Dénouement Alert: GTx had to strike a hard-luck (highly dilutive) deal, once its collaboration with Merck came to an end, according to InVivo Blog's "Deals of the Week" column:
. . . .In need of non-dilutive financing after its selective androgen receptor modulator deal with Merck came to an end three weeks ago, GTx this week revised an existing collaboration with Ipsen. It calls for Ipsen to pay GTx $58 million pegged to Phase III trial milestones for toremifene, which is being tested to reduce fractures in prostate cancer patients receiving androgen deprivation therapy. The money will certainly come in handy, but GTx is paying a heavy price. The Memphis firm will forgo some longer-term payments that Ipsen would have owed had toremifene suceeded, as well as right of first negotiation to the Phase II prostate cancer drug, GTx-758. . . .
[T]oremifene in November garnered a complete response letter from FDA that requested a second Phase III trial to demonstrate efficacy. With just $49 million in the bank and no more money coming from Merck, GTx calculated near-term cash was more important than downstream financial rewards. It's yet another example of the new math being practiced by cash-strapped biotechs. . . .

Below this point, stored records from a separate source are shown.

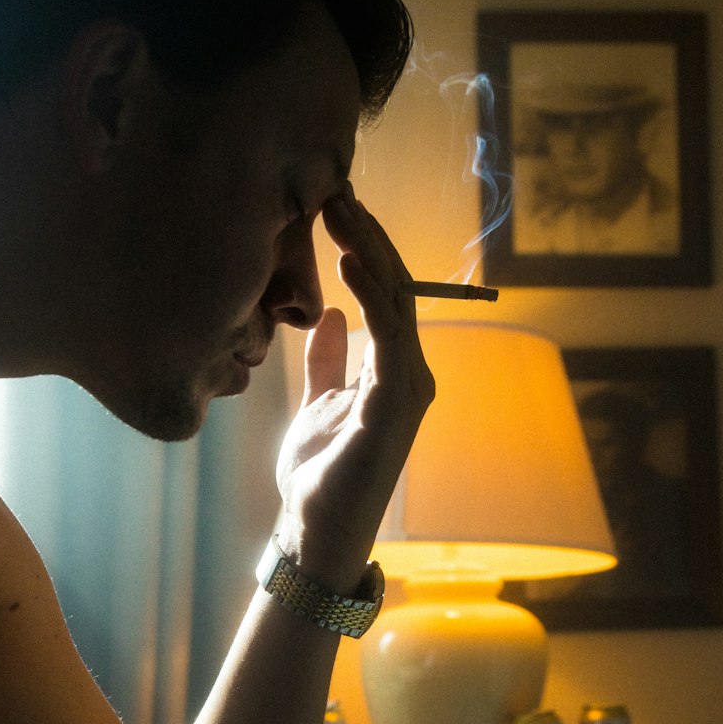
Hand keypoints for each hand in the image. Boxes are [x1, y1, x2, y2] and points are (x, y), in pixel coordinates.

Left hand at [275, 184, 434, 588]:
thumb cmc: (318, 475)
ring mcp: (408, 392)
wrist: (312, 531)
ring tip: (341, 213)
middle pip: (398, 289)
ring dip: (371, 255)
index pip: (386, 295)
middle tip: (336, 191)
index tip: (332, 207)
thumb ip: (328, 362)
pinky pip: (390, 340)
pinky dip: (374, 300)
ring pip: (399, 305)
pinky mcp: (394, 410)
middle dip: (368, 238)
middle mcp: (410, 375)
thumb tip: (329, 316)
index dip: (363, 248)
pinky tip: (350, 266)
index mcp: (393, 371)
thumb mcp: (317, 404)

Indeed. A few weeks back, the then-dying deal was disclosed in a highly-irregular fashion, given its impact on GTx's fortunes (GTx being geometrically smaller than Merck -- yet it appeared, in almost-footnote fashion, in Merck's annual disclosures, long before GTx officially admitted what had happened). Some background on the story here; follow-up story here.
To be clear, this latest Ipsen deal is dilutive to GTx's "intellectual property portfolio equity", not its common share equity, directly. But it will likely be felt there, just the same. Tough market conditions, indeed.